PROVIDED DATA ▸

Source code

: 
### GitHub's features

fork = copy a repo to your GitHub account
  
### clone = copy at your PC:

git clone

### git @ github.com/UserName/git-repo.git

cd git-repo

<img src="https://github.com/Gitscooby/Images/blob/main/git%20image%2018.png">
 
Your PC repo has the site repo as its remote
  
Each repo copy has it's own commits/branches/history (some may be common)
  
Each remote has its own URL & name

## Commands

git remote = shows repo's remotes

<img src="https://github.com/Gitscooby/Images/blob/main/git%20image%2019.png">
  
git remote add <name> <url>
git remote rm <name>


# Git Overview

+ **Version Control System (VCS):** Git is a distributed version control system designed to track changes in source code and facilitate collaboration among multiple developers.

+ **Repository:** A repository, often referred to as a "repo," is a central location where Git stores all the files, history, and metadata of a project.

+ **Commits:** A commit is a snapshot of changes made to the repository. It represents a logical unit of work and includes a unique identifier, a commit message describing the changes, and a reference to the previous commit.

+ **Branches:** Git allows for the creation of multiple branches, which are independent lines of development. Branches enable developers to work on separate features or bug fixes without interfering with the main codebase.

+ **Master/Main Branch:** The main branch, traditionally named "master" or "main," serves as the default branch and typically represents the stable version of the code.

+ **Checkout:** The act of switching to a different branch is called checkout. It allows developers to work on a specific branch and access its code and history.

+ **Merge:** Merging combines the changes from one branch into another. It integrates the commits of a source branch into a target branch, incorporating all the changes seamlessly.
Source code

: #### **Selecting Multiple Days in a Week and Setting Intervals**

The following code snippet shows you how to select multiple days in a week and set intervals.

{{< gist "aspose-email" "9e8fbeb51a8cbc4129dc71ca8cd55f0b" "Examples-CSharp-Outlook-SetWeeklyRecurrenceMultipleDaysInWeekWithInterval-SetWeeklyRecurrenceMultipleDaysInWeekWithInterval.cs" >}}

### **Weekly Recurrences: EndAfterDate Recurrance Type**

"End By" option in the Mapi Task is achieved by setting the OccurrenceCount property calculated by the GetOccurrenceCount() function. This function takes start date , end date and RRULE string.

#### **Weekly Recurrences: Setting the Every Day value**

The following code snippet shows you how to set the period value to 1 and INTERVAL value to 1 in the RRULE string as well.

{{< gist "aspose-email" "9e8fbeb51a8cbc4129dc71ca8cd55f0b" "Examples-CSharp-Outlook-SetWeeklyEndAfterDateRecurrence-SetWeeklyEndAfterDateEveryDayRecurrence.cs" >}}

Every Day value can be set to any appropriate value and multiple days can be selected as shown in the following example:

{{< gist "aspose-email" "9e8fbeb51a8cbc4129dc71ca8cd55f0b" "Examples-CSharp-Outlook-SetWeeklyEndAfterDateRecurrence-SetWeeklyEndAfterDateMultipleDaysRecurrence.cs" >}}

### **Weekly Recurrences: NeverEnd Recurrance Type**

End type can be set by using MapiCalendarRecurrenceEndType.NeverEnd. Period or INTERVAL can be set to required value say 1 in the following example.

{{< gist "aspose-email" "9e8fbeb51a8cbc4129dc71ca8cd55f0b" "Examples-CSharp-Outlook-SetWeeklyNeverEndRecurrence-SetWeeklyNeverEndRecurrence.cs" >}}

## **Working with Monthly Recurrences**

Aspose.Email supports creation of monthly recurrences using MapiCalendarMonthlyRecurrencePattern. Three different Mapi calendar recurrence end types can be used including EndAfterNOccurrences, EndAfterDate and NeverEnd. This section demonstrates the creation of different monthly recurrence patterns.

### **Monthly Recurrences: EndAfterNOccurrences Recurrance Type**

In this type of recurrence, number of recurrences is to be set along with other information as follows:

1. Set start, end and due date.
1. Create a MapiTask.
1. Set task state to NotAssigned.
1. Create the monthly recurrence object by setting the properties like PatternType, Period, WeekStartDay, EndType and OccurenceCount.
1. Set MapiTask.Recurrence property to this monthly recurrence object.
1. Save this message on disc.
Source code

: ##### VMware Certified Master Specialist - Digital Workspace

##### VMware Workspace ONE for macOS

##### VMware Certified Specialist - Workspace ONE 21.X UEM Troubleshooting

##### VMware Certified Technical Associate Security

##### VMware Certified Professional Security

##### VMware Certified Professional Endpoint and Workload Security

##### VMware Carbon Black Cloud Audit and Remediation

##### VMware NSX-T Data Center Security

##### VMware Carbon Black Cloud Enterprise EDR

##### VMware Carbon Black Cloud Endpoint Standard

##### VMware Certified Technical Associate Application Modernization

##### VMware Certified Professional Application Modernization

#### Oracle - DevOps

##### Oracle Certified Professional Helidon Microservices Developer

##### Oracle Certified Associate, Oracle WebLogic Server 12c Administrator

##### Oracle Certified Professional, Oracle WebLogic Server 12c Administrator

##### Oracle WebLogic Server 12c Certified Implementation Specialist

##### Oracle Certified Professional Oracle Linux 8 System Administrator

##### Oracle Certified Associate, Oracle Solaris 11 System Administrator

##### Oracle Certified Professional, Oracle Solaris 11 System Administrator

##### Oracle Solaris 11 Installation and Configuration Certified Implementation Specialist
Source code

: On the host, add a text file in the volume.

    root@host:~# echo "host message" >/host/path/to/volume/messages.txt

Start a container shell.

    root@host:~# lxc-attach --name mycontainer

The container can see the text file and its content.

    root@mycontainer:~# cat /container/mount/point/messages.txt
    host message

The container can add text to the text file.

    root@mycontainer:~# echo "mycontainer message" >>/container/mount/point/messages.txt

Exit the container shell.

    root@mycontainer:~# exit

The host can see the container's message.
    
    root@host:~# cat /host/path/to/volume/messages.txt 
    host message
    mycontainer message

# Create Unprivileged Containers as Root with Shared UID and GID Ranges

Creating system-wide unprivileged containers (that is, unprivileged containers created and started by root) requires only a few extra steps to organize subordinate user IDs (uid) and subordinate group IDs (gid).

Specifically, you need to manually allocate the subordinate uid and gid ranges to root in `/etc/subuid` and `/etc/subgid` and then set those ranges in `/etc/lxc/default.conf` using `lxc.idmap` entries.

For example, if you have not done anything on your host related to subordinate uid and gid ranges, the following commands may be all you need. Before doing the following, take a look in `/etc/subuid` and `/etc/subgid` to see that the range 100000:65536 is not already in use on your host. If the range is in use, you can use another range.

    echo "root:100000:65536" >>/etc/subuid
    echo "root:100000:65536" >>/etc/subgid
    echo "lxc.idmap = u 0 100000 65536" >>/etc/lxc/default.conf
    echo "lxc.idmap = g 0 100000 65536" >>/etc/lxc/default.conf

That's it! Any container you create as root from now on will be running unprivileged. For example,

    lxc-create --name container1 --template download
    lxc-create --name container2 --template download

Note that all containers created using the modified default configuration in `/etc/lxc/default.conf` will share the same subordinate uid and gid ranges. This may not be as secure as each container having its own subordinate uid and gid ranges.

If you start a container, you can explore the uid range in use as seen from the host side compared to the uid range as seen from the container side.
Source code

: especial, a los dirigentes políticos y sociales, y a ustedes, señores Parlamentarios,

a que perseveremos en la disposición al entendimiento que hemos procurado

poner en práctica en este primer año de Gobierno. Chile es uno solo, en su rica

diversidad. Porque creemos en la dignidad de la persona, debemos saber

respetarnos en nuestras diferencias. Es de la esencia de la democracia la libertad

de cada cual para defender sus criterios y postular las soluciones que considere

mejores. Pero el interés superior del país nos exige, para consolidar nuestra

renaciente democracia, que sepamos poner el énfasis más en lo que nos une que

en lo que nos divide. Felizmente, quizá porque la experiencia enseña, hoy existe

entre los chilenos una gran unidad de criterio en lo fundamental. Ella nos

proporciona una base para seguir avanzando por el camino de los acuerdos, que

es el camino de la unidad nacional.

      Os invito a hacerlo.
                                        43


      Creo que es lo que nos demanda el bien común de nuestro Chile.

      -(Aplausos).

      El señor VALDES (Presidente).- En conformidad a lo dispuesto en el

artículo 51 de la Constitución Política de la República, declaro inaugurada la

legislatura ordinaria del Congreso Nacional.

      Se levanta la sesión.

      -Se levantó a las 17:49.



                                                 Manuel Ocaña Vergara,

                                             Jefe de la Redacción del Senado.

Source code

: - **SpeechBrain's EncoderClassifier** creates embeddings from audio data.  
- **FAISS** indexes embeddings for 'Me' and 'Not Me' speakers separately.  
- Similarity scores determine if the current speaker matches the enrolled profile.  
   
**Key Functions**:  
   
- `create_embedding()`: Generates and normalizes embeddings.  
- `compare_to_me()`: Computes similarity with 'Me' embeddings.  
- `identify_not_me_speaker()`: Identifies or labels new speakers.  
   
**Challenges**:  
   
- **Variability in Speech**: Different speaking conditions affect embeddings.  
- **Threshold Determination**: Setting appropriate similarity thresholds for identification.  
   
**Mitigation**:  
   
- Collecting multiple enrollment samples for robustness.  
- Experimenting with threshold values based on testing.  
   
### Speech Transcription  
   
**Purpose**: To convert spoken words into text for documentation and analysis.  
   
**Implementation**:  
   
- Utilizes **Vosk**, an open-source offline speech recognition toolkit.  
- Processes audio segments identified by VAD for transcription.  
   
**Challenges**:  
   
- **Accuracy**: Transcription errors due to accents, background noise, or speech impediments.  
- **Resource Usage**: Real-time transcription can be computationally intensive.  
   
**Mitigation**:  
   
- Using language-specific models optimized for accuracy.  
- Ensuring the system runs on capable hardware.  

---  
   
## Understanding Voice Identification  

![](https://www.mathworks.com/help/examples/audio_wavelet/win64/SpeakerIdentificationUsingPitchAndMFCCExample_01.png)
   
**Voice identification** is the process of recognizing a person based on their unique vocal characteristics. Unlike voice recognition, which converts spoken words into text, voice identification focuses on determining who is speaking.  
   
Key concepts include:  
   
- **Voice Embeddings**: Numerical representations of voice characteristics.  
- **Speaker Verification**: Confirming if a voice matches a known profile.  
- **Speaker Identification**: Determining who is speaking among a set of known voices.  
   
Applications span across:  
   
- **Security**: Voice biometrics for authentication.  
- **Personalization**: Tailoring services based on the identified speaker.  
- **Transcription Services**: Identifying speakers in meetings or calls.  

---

DIRECTIONS ▸ Count the lines in the data above that contain the string "creation", treating uppercase and lowercase as different, and reply with only that number.

REPLY ▸ 2